**Parts of the exercise:**
1 – Write out the article from "Optimizing MPK leg" and going on through "Neuroengineering and Rehabilitation.", updating "mid-level controller" to "high-level controller".
2 – Condense the article's paragraph that begins "Optimizing MPK leg controllers" into a bulleted list of its main facts.

**Source document:**
Determining amputation level: This one scares us a little….okay, a lot. Orthopedists at the Ege University School of Medicine in Izmir, Turkey, submitted clinical photographs of diabetic foot ulcers to ChatGPT and asked it to recommend the optimal amputation level. In 50 out of 60 cases, the bot’s recommendation was identical to the amputation the human clinicians actually performed. In the remaining 10 cases, ChatGPT prescribed a more proximal (ie, higher) amputation than the flesh-n-blood docs. “Relying solely on clinical photographs,” the paper concluded, “ChatGPT-4.0 demonstrates decisions that are largely consistent with those of an experienced team in determining the optimal level of amputation for DFUs.” Personally, we’re a long way from trusting ChatGPT to dictate a surgical procedure; we don’t even trust it to write email for us. But read the abstract at the International Wound Journal and judge for yourself (full paper is paywalled).
Optimizing MPK leg controllers: Here’s where things start to get meta. Levi Hargrove and colleagues at the Shirley Ryan AbilityLab are working on a process in which AI-generated gait patterns are used to improve the performance of a bionic leg’s mid-level controller—which is itself an AI-equipped unit. In other words, it’s an AI trainer for an AI device. Crazy, right? The core benefit of such a system would be to eliminate the need to gather training data from individual volunteers, which would a) make the training of prosthetic leg controllers more efficient and more effective, and b) lower R&D costs and (in theory, anyway) accelerate the pace of innovation. The system’s still in development and hasn’t been tested with actual prosthesis users yet, but it doesn’t pay to bet against Hargrove. Full study at the Journal of Neuroengineering and Rehabilitation.

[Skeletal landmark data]
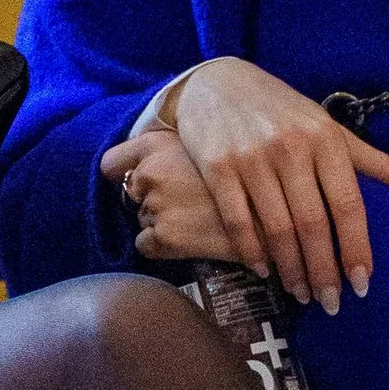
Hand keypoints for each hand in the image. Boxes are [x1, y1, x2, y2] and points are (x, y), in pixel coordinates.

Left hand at [99, 129, 241, 270]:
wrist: (276, 213)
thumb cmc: (247, 176)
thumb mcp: (209, 142)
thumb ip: (176, 148)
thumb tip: (154, 164)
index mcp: (158, 145)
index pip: (112, 163)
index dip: (122, 174)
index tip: (136, 182)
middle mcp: (151, 171)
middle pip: (132, 194)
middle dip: (153, 200)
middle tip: (188, 204)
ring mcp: (156, 204)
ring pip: (143, 219)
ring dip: (164, 222)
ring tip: (198, 220)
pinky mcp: (164, 236)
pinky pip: (145, 246)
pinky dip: (163, 247)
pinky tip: (191, 239)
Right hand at [100, 59, 388, 313]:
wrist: (217, 83)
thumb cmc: (284, 111)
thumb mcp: (331, 130)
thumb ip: (379, 163)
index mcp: (326, 139)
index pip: (348, 204)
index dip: (356, 249)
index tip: (361, 286)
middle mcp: (290, 147)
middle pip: (312, 223)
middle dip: (323, 270)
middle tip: (329, 303)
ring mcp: (251, 156)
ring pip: (276, 227)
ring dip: (290, 268)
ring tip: (300, 293)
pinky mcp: (217, 166)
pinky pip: (238, 219)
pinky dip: (251, 251)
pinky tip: (262, 270)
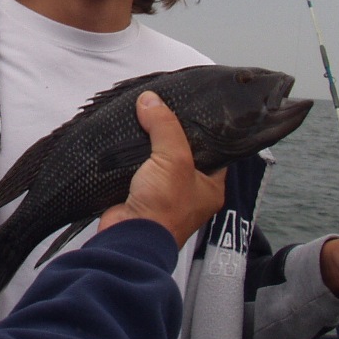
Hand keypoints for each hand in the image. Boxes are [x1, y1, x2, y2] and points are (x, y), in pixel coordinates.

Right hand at [99, 91, 225, 246]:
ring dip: (147, 144)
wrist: (129, 238)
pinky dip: (130, 156)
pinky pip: (136, 168)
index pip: (214, 150)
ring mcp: (163, 194)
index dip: (203, 129)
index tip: (191, 108)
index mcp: (210, 186)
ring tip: (141, 117)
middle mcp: (189, 191)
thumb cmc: (163, 209)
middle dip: (169, 133)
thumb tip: (150, 100)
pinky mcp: (139, 194)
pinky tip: (125, 139)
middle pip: (182, 151)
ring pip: (157, 159)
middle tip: (162, 108)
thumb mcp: (173, 159)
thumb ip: (165, 126)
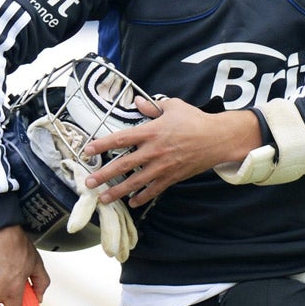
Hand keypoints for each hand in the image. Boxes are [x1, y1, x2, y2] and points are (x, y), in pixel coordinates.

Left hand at [82, 96, 262, 206]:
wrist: (217, 139)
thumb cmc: (195, 120)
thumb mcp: (173, 106)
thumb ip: (152, 106)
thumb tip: (137, 102)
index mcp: (151, 131)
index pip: (120, 138)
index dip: (102, 144)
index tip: (87, 150)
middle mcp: (153, 151)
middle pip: (123, 165)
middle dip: (103, 175)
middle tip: (88, 183)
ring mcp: (162, 167)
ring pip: (135, 182)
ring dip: (117, 192)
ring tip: (103, 199)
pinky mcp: (172, 177)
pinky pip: (153, 190)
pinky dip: (141, 197)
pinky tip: (131, 202)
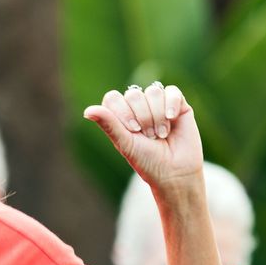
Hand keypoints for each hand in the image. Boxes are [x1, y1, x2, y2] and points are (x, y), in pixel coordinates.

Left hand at [83, 83, 202, 191]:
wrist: (176, 173)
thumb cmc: (148, 162)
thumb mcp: (125, 143)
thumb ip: (109, 124)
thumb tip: (87, 111)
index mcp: (121, 115)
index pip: (113, 98)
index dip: (122, 112)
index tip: (132, 131)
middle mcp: (139, 107)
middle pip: (133, 94)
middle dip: (142, 117)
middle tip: (149, 137)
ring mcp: (158, 105)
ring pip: (153, 92)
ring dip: (157, 116)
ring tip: (161, 135)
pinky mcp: (178, 105)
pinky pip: (172, 91)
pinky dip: (170, 104)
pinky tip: (172, 118)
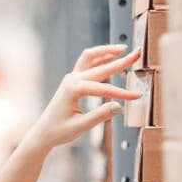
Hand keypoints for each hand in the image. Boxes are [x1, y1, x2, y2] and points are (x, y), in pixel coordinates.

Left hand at [25, 45, 141, 149]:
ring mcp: (71, 78)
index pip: (103, 89)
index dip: (121, 93)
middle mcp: (71, 80)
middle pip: (99, 66)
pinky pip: (87, 63)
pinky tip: (112, 56)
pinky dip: (100, 58)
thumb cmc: (59, 131)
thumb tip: (119, 106)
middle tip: (137, 53)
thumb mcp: (80, 127)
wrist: (43, 132)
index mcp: (72, 90)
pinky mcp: (73, 80)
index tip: (137, 96)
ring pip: (89, 57)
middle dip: (120, 61)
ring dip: (106, 51)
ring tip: (123, 48)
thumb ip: (100, 116)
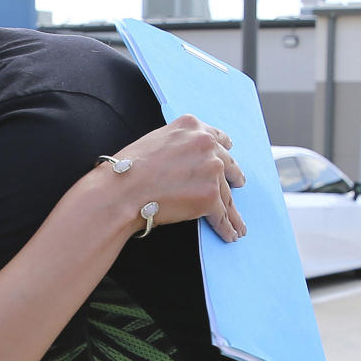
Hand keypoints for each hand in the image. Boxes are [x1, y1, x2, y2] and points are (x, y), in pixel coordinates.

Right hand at [111, 114, 246, 242]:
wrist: (121, 190)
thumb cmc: (127, 169)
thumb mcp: (154, 141)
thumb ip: (176, 144)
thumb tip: (183, 162)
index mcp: (191, 126)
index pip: (217, 137)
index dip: (223, 151)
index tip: (226, 158)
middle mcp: (205, 144)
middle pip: (227, 164)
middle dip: (234, 176)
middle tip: (238, 184)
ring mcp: (211, 170)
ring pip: (227, 194)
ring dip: (232, 210)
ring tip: (237, 223)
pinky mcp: (210, 196)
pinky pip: (222, 214)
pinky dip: (226, 226)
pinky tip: (230, 234)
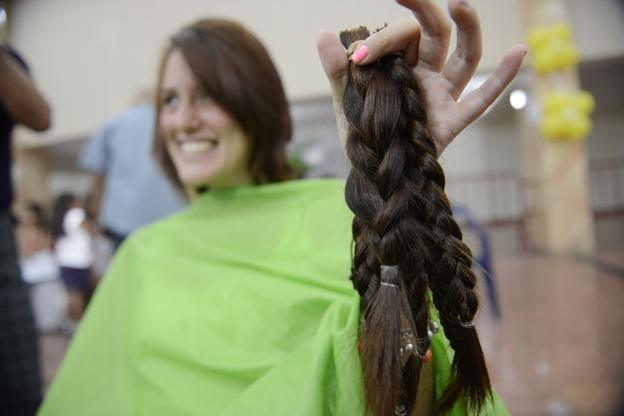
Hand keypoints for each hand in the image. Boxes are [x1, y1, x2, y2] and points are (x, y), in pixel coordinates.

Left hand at [317, 0, 526, 154]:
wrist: (375, 171)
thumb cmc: (365, 133)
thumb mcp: (347, 100)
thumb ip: (338, 69)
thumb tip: (323, 33)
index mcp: (402, 64)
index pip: (401, 36)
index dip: (380, 41)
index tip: (357, 56)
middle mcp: (427, 73)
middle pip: (435, 32)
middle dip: (422, 9)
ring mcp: (444, 94)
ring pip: (464, 55)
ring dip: (467, 28)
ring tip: (461, 2)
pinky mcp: (454, 120)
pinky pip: (483, 98)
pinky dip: (503, 77)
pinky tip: (520, 51)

**Expected results:**
1 –
Optimizing MPK leg controllers: Here’s where things start to get meta. Levi Hargrove and colleagues at the Shirley Ryan AbilityLab are working on a process in which AI-generated gait patterns are used to improve the performance of a bionic leg’s high-level controller—which is itself an AI-equipped unit. In other words, it’s an AI trainer for an AI device. Crazy, right? The core benefit of such a system would be to eliminate the need to gather training data from individual volunteers, which would a) make the training of prosthetic leg controllers more efficient and more effective, and b) lower R&D costs and (in theory, anyway) accelerate the pace of innovation. The system’s still in development and hasn’t been tested with actual prosthesis users yet, but it doesn’t pay to bet against Hargrove. Full study at the Journal of Neuroengineering and Rehabilitation.

2 –
- Levi Hargrove and colleagues at the Shirley Ryan AbilityLab are developing a process that uses AI-generated gait patterns to improve a bionic leg's mid-level controller, which is itself an AI-equipped unit.
- The main benefit would be eliminating the need to gather training data from individual volunteers.
- This would make training prosthetic leg controllers more efficient and effective. It would also lower R&D costs and, in theory, accelerate innovation.
- The system is still in development and has not been tested with actual prosthesis users.
- The full study is in the Journal of Neuroengineering and Rehabilitation.